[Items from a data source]
= = = =

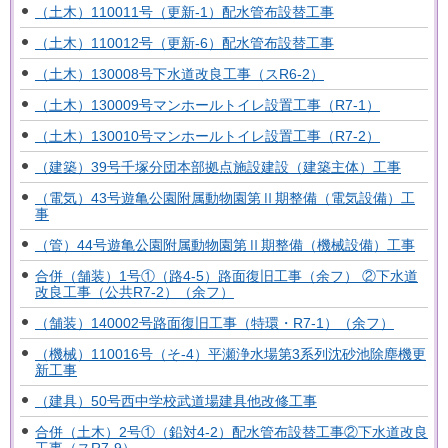
（土木）110011号（更新-1）配水管布設替工事
（土木）110012号（更新-6）配水管布設替工事
（土木）130008号下水道改良工事（スR6-2）
（土木）130009号マンホールトイレ設置工事（R7-1）
（土木）130010号マンホールトイレ設置工事（R7-2）
（建築）39号千塚分団本部拠点施設建設（建築主体）工事
（電気）43号遊亀公園附属動物園第Ⅱ期整備（電気設備）工
事
（管）44号遊亀公園附属動物園第Ⅱ期整備（機械設備）工事
合併（舗装）1号①（路4-5）路面復旧工事（余フ） ②下水道
改良工事（公共R7-2）（余フ）
（舗装）140002号路面復旧工事（特環・R7-1）（余フ）
（機械）110016号（そ-4）平瀬浄水場第3系列沈砂池除塵機更
新工事
（建具）50号西中学校武道場建具他改修工事
合併（土木）2号①（鉛対4-2）配水管布設替工事②下水道改良
工事（スR7-9）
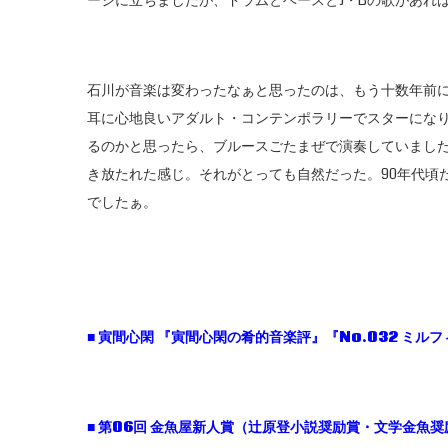
ージに立ちましたが、ドラムとベースとJ・Bの歌があれ
石川が音楽は変わったなぁと思ったのは、もう十数年前
耳に心地良いアダルト・コンテンポラリーでスターにな
るのかと思ったら、ブルースごたまぜで演奏していまし
き放たれた感じ。それがとっても自然だった。90年代頃
でしたぁ。
■
寅間心閑
『寅間心閑の肴的音楽評』『No.032
ミルフ
■
第06
回
金魚屋新人賞（辻原登小説奨励賞・文学金魚奨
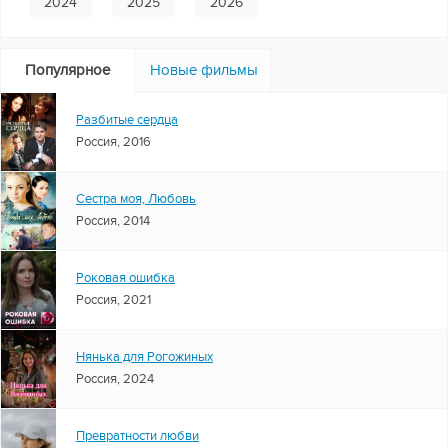
2024
2025
2026
Популярное
Новые фильмы
Разбитые сердца
Россия, 2016
Сестра моя, Любовь
Россия, 2014
Роковая ошибка
Россия, 2021
Нянька для Рогожиных
Россия, 2024
Превратности любви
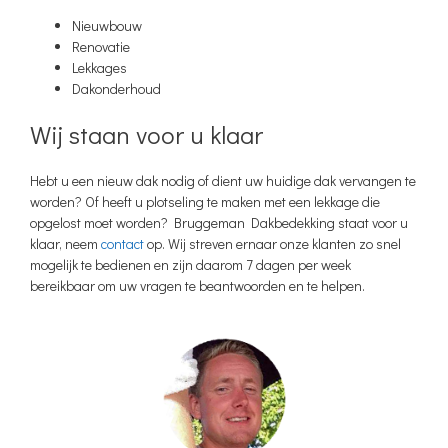
Nieuwbouw
Renovatie
Lekkages
Dakonderhoud
Wij staan voor u klaar
Hebt u een nieuw dak nodig of dient uw huidige dak vervangen te
worden? Of heeft u plotseling te maken met een lekkage die
opgelost moet worden? Bruggeman Dakbedekking staat voor u
klaar, neem
contact
op. Wij streven ernaar onze klanten zo snel
mogelijk te bedienen en zijn daarom 7 dagen per week
bereikbaar om uw vragen te beantwoorden en te helpen.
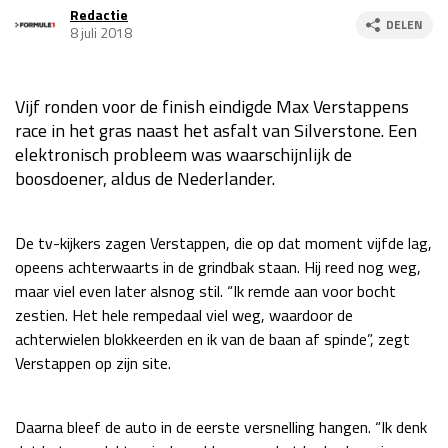
Redactie
Race
za 13:00 - 15:00
DELEN
8 juli 2018
GP VERENIGDE STATEN 2026
23 - 25 okt
Vijf ronden voor de finish eindigde Max Verstappens
race in het gras naast het asfalt van Silverstone. Een
elektronisch probleem was waarschijnlijk de
GP SÃO PAULO 2026
06 - 08 nov
boosdoener, aldus de Nederlander.
Kwalificatie
za 23:00 - 00:00
Race
zo 21:00 - 23:00
De tv-kijkers zagen Verstappen, die op dat moment vijfde lag,
opeens achterwaarts in de grindbak staan. Hij reed nog weg,
Kwalificatie
za 19:00 - 20:00
maar viel even later alsnog stil. “Ik remde aan voor bocht
Race
zo 18:00 - 20:00
zestien. Het hele rempedaal viel weg, waardoor de
achterwielen blokkeerden en ik van de baan af spinde”, zegt
GP MEXICO 2026
30 okt - 01 nov
Verstappen op zijn site.
LAS VEGAS GRAND PRIX 2026
20 - 22 nov
Daarna bleef de auto in de eerste versnelling hangen. “Ik denk
Kwalificatie
za 22:00 - 23:00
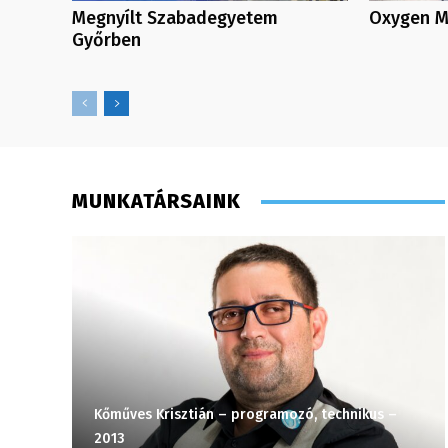
Megnyílt Szabadegyetem
Oxygen Me
Győrben
MUNKATÁRSAINK
Kőműves Krisztián – programozó, technikus –
2013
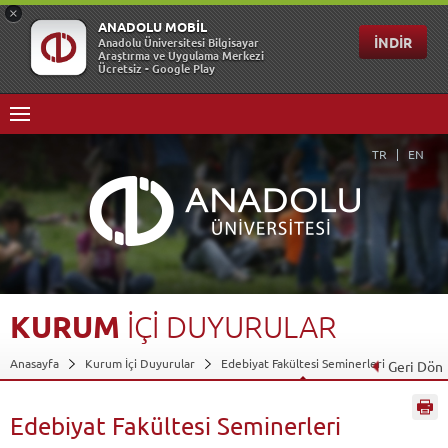
TR
EN
KURUM
İÇİ
DUYURULAR
Anasayfa
Kurum İçi Duyurular
Edebiyat Fakültesi Seminerleri
Geri Dön
Edebiyat Fakültesi Seminerleri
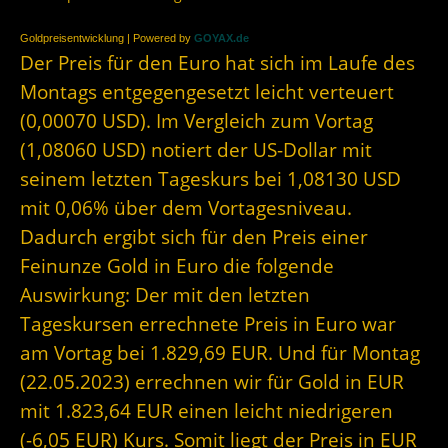
Goldpreisentwicklung | Powered by
GOYAX.de
Der Preis für den Euro hat sich im Laufe des
Montags entgegengesetzt leicht verteuert
(0,00070 USD). Im Vergleich zum Vortag
(1,08060 USD) notiert der US-Dollar mit
seinem letzten Tageskurs bei 1,08130 USD
mit 0,06% über dem Vortagesniveau.
Dadurch ergibt sich für den Preis einer
Feinunze Gold in Euro die folgende
Auswirkung: Der mit den letzten
Tageskursen errechnete Preis in Euro war
am Vortag bei 1.829,69 EUR. Und für Montag
(22.05.2023) errechnen wir für Gold in EUR
mit 1.823,64 EUR einen leicht niedrigeren
(-6,05 EUR) Kurs. Somit liegt der Preis in EUR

= = = =

■ TASK DESCRIPTION
Every entry above is to be printed again exactly, pictures omitted.

■ RESULT OF THIS EXERCISE
（土木）110011号（更新-1）配水管布設替工事
（土木）110012号（更新-6）配水管布設替工事
（土木）130008号下水道改良工事（スR6-2）
（土木）130009号マンホールトイレ設置工事（R7-1）
（土木）130010号マンホールトイレ設置工事（R7-2）
（建築）39号千塚分団本部拠点施設建設（建築主体）工事
（電気）43号遊亀公園附属動物園第Ⅱ期整備（電気設備）工
事
（管）44号遊亀公園附属動物園第Ⅱ期整備（機械設備）工事
合併（舗装）1号①（路4-5）路面復旧工事（余フ） ②下水道
改良工事（公共R7-2）（余フ）
（舗装）140002号路面復旧工事（特環・R7-1）（余フ）
（機械）110016号（そ-4）平瀬浄水場第3系列沈砂池除塵機更
新工事
（建具）50号西中学校武道場建具他改修工事
合併（土木）2号①（鉛対4-2）配水管布設替工事②下水道改良
工事（スR7-9）
ージに立ちましたが、ドラムとベースとJ・Bの歌があれ
石川が音楽は変わったなぁと思ったのは、もう十数年前
耳に心地良いアダルト・コンテンポラリーでスターにな
るのかと思ったら、ブルースごたまぜで演奏していまし
き放たれた感じ。それがとっても自然だった。90年代頃
でしたぁ。
■
寅間心閑
『寅間心閑の肴的音楽評』『No.032
ミルフ
■
第06
回
金魚屋新人賞（辻原登小説奨励賞・文学金魚奨
2024
2025
2026
Популярное
Новые фильмы
Разбитые сердца
Россия, 2016
Сестра моя, Любовь
Россия, 2014
Роковая ошибка
Россия, 2021
Нянька для Рогожиных
Россия, 2024
Превратности любви
Nieuwbouw
Renovatie
Lekkages
Dakonderhoud
Wij staan voor u klaar
Hebt u een nieuw dak nodig of dient uw huidige dak vervangen te
worden? Of heeft u plotseling te maken met een lekkage die
opgelost moet worden? Bruggeman Dakbedekking staat voor u
klaar, neem
contact
op. Wij streven ernaar onze klanten zo snel
mogelijk te bedienen en zijn daarom 7 dagen per week
bereikbaar om uw vragen te beantwoorden en te helpen.
Redactie
Race
za 13:00 - 15:00
DELEN
8 juli 2018
GP VERENIGDE STATEN 2026
23 - 25 okt
Vijf ronden voor de finish eindigde Max Verstappens
race in het gras naast het asfalt van Silverstone. Een
elektronisch probleem was waarschijnlijk de
GP SÃO PAULO 2026
06 - 08 nov
boosdoener, aldus de Nederlander.
Kwalificatie
za 23:00 - 00:00
Race
zo 21:00 - 23:00
De tv-kijkers zagen Verstappen, die op dat moment vijfde lag,
opeens achterwaarts in de grindbak staan. Hij reed nog weg,
Kwalificatie
za 19:00 - 20:00
maar viel even later alsnog stil. “Ik remde aan voor bocht
Race
zo 18:00 - 20:00
zestien. Het hele rempedaal viel weg, waardoor de
achterwielen blokkeerden en ik van de baan af spinde”, zegt
GP MEXICO 2026
30 okt - 01 nov
Verstappen op zijn site.
LAS VEGAS GRAND PRIX 2026
20 - 22 nov
Daarna bleef de auto in de eerste versnelling hangen. “Ik denk
Kwalificatie
za 22:00 - 23:00
Megnyílt Szabadegyetem
Oxygen Me
Győrben
MUNKATÁRSAINK
Kőműves Krisztián – programozó, technikus –
2013
TR
EN
KURUM
İÇİ
DUYURULAR
Anasayfa
Kurum İçi Duyurular
Edebiyat Fakültesi Seminerleri
Geri Dön
Edebiyat Fakültesi Seminerleri
Goldpreisentwicklung | Powered by
GOYAX.de
Der Preis für den Euro hat sich im Laufe des
Montags entgegengesetzt leicht verteuert
(0,00070 USD). Im Vergleich zum Vortag
(1,08060 USD) notiert der US-Dollar mit
seinem letzten Tageskurs bei 1,08130 USD
mit 0,06% über dem Vortagesniveau.
Dadurch ergibt sich für den Preis einer
Feinunze Gold in Euro die folgende
Auswirkung: Der mit den letzten
Tageskursen errechnete Preis in Euro war
am Vortag bei 1.829,69 EUR. Und für Montag
(22.05.2023) errechnen wir für Gold in EUR
mit 1.823,64 EUR einen leicht niedrigeren
(-6,05 EUR) Kurs. Somit liegt der Preis in EUR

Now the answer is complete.